TASK MATERIAL ::

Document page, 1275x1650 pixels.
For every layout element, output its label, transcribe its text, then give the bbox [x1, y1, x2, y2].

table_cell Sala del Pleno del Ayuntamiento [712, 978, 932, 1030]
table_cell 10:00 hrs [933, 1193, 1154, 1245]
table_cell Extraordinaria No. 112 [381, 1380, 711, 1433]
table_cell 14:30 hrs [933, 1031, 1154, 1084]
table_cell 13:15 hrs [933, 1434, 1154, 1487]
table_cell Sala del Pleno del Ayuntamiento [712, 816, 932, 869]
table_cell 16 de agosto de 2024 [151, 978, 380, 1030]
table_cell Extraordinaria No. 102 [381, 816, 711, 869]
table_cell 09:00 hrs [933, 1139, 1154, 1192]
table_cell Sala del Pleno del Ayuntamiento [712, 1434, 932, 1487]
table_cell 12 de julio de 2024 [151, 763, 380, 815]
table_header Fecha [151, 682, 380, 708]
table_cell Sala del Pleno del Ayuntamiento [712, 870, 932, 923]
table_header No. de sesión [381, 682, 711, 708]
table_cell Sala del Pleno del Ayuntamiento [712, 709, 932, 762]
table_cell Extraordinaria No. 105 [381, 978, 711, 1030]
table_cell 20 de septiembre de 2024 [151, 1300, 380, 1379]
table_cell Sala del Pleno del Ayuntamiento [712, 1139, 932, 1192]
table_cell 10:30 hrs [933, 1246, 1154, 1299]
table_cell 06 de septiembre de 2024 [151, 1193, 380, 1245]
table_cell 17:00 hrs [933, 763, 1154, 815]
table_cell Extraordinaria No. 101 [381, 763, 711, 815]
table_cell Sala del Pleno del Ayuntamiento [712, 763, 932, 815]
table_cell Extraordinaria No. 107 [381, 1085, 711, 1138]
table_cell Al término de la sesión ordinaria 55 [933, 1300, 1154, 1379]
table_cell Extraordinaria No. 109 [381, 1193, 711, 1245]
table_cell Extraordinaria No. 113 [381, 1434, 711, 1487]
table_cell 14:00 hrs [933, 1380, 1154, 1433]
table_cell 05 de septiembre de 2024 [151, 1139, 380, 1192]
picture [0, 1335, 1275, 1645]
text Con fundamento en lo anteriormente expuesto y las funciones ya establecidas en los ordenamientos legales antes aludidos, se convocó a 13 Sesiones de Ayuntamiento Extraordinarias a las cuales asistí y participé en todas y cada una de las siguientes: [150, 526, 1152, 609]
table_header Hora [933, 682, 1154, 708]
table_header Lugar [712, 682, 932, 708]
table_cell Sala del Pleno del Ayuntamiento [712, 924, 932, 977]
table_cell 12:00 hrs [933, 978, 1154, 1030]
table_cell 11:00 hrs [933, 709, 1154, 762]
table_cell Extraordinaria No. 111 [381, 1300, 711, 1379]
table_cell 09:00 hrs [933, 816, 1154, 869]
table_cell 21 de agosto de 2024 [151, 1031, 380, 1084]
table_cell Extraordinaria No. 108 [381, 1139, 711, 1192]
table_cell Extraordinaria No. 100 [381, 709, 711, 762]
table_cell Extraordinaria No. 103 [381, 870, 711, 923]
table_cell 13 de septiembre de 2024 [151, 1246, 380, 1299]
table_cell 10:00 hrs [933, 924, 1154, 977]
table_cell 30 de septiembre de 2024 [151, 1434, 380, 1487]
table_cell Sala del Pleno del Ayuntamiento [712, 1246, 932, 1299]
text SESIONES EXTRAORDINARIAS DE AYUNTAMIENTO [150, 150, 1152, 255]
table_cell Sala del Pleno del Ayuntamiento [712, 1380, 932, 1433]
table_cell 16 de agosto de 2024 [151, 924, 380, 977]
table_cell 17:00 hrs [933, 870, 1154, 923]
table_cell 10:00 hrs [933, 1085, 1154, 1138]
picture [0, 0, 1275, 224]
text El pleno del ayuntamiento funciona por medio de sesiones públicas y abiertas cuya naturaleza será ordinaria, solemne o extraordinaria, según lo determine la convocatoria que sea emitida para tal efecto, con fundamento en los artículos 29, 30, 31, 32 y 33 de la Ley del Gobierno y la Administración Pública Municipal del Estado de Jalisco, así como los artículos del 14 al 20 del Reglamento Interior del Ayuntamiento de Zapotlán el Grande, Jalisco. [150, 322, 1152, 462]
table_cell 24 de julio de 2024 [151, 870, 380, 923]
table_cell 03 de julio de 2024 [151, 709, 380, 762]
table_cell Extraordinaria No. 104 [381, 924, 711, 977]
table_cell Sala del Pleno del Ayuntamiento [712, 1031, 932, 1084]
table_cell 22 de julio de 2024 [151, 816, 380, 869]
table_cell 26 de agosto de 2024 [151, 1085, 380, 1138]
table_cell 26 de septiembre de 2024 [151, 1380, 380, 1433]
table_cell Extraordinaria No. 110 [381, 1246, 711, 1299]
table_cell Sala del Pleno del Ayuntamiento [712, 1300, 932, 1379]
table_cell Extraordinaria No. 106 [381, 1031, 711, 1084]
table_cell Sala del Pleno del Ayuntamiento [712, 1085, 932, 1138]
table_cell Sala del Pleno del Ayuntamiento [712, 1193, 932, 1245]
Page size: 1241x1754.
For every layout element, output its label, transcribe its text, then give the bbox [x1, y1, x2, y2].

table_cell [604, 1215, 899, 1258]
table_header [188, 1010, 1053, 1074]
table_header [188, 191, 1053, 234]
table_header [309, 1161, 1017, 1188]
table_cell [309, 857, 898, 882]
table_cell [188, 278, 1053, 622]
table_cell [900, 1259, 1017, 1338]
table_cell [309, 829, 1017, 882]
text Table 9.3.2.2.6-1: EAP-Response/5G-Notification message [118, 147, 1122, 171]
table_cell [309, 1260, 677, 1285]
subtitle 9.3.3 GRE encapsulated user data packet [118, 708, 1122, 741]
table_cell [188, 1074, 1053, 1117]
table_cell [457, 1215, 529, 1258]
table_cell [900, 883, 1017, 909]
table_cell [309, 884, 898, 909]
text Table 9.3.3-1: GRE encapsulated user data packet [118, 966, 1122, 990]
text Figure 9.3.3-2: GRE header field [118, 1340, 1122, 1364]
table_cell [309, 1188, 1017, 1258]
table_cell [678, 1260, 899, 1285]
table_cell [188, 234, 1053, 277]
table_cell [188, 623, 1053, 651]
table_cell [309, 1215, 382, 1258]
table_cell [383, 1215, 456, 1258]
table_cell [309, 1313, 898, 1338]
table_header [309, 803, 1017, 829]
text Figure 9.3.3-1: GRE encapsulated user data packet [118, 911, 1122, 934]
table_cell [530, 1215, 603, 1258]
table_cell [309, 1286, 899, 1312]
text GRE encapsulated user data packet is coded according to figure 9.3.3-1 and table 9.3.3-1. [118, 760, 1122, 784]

TASK :: Write down every entry exactly.

RESULT ::
Document page, 1275x1650 pixels.
For every layout element, output its label, transcribe its text, then give the bbox [x1, y1, x2, y2].

table_cell Sala del Pleno del Ayuntamiento [712, 978, 932, 1030]
table_cell 10:00 hrs [933, 1193, 1154, 1245]
table_cell Extraordinaria No. 112 [381, 1380, 711, 1433]
table_cell 14:30 hrs [933, 1031, 1154, 1084]
table_cell 13:15 hrs [933, 1434, 1154, 1487]
table_cell Sala del Pleno del Ayuntamiento [712, 816, 932, 869]
table_cell 16 de agosto de 2024 [151, 978, 380, 1030]
table_cell Extraordinaria No. 102 [381, 816, 711, 869]
table_cell 09:00 hrs [933, 1139, 1154, 1192]
table_cell Sala del Pleno del Ayuntamiento [712, 1434, 932, 1487]
table_cell 12 de julio de 2024 [151, 763, 380, 815]
table_header Fecha [151, 682, 380, 708]
table_cell Sala del Pleno del Ayuntamiento [712, 870, 932, 923]
table_header No. de sesión [381, 682, 711, 708]
table_cell Sala del Pleno del Ayuntamiento [712, 709, 932, 762]
table_cell Extraordinaria No. 105 [381, 978, 711, 1030]
table_cell 20 de septiembre de 2024 [151, 1300, 380, 1379]
table_cell Sala del Pleno del Ayuntamiento [712, 1139, 932, 1192]
table_cell 10:30 hrs [933, 1246, 1154, 1299]
table_cell 06 de septiembre de 2024 [151, 1193, 380, 1245]
table_cell 17:00 hrs [933, 763, 1154, 815]
table_cell Extraordinaria No. 101 [381, 763, 711, 815]
table_cell Sala del Pleno del Ayuntamiento [712, 763, 932, 815]
table_cell Extraordinaria No. 107 [381, 1085, 711, 1138]
table_cell Al término de la sesión ordinaria 55 [933, 1300, 1154, 1379]
table_cell Extraordinaria No. 109 [381, 1193, 711, 1245]
table_cell Extraordinaria No. 113 [381, 1434, 711, 1487]
table_cell 14:00 hrs [933, 1380, 1154, 1433]
table_cell 05 de septiembre de 2024 [151, 1139, 380, 1192]
picture [0, 1335, 1275, 1645]
text Con fundamento en lo anteriormente expuesto y las funciones ya establecidas en los ordenamientos legales antes aludidos, se convocó a 13 Sesiones de Ayuntamiento Extraordinarias a las cuales asistí y participé en todas y cada una de las siguientes: [150, 526, 1152, 609]
table_header Hora [933, 682, 1154, 708]
table_header Lugar [712, 682, 932, 708]
table_cell Sala del Pleno del Ayuntamiento [712, 924, 932, 977]
table_cell 12:00 hrs [933, 978, 1154, 1030]
table_cell 11:00 hrs [933, 709, 1154, 762]
table_cell Extraordinaria No. 111 [381, 1300, 711, 1379]
table_cell 09:00 hrs [933, 816, 1154, 869]
table_cell 21 de agosto de 2024 [151, 1031, 380, 1084]
table_cell Extraordinaria No. 108 [381, 1139, 711, 1192]
table_cell Extraordinaria No. 100 [381, 709, 711, 762]
table_cell Extraordinaria No. 103 [381, 870, 711, 923]
table_cell 13 de septiembre de 2024 [151, 1246, 380, 1299]
table_cell 10:00 hrs [933, 924, 1154, 977]
table_cell 30 de septiembre de 2024 [151, 1434, 380, 1487]
table_cell Sala del Pleno del Ayuntamiento [712, 1246, 932, 1299]
text SESIONES EXTRAORDINARIAS DE AYUNTAMIENTO [150, 150, 1152, 255]
table_cell Sala del Pleno del Ayuntamiento [712, 1380, 932, 1433]
table_cell 16 de agosto de 2024 [151, 924, 380, 977]
table_cell 17:00 hrs [933, 870, 1154, 923]
table_cell 10:00 hrs [933, 1085, 1154, 1138]
picture [0, 0, 1275, 224]
text El pleno del ayuntamiento funciona por medio de sesiones públicas y abiertas cuya naturaleza será ordinaria, solemne o extraordinaria, según lo determine la convocatoria que sea emitida para tal efecto, con fundamento en los artículos 29, 30, 31, 32 y 33 de la Ley del Gobierno y la Administración Pública Municipal del Estado de Jalisco, así como los artículos del 14 al 20 del Reglamento Interior del Ayuntamiento de Zapotlán el Grande, Jalisco. [150, 322, 1152, 462]
table_cell 24 de julio de 2024 [151, 870, 380, 923]
table_cell 03 de julio de 2024 [151, 709, 380, 762]
table_cell Extraordinaria No. 104 [381, 924, 711, 977]
table_cell Sala del Pleno del Ayuntamiento [712, 1031, 932, 1084]
table_cell 22 de julio de 2024 [151, 816, 380, 869]
table_cell 26 de agosto de 2024 [151, 1085, 380, 1138]
table_cell 26 de septiembre de 2024 [151, 1380, 380, 1433]
table_cell Extraordinaria No. 110 [381, 1246, 711, 1299]
table_cell Sala del Pleno del Ayuntamiento [712, 1300, 932, 1379]
table_cell Extraordinaria No. 106 [381, 1031, 711, 1084]
table_cell Sala del Pleno del Ayuntamiento [712, 1085, 932, 1138]
table_cell Sala del Pleno del Ayuntamiento [712, 1193, 932, 1245]
Page size: 1241x1754.
For every layout element, output its label, transcribe its text, then give the bbox [x1, y1, x2, y2].

table_cell [604, 1215, 899, 1258]
table_header [188, 1010, 1053, 1074]
table_header [188, 191, 1053, 234]
table_header [309, 1161, 1017, 1188]
table_cell [309, 857, 898, 882]
table_cell [188, 278, 1053, 622]
table_cell [900, 1259, 1017, 1338]
table_cell [309, 829, 1017, 882]
text Table 9.3.2.2.6-1: EAP-Response/5G-Notification message [118, 147, 1122, 171]
table_cell [309, 1260, 677, 1285]
subtitle 9.3.3 GRE encapsulated user data packet [118, 708, 1122, 741]
table_cell [188, 1074, 1053, 1117]
table_cell [457, 1215, 529, 1258]
table_cell [900, 883, 1017, 909]
table_cell [309, 884, 898, 909]
text Table 9.3.3-1: GRE encapsulated user data packet [118, 966, 1122, 990]
text Figure 9.3.3-2: GRE header field [118, 1340, 1122, 1364]
table_cell [309, 1188, 1017, 1258]
table_cell [678, 1260, 899, 1285]
table_cell [188, 234, 1053, 277]
table_cell [188, 623, 1053, 651]
table_cell [309, 1215, 382, 1258]
table_cell [383, 1215, 456, 1258]
table_cell [309, 1313, 898, 1338]
table_header [309, 803, 1017, 829]
text Figure 9.3.3-1: GRE encapsulated user data packet [118, 911, 1122, 934]
table_cell [530, 1215, 603, 1258]
table_cell [309, 1286, 899, 1312]
text GRE encapsulated user data packet is coded according to figure 9.3.3-1 and table 9.3.3-1. [118, 760, 1122, 784]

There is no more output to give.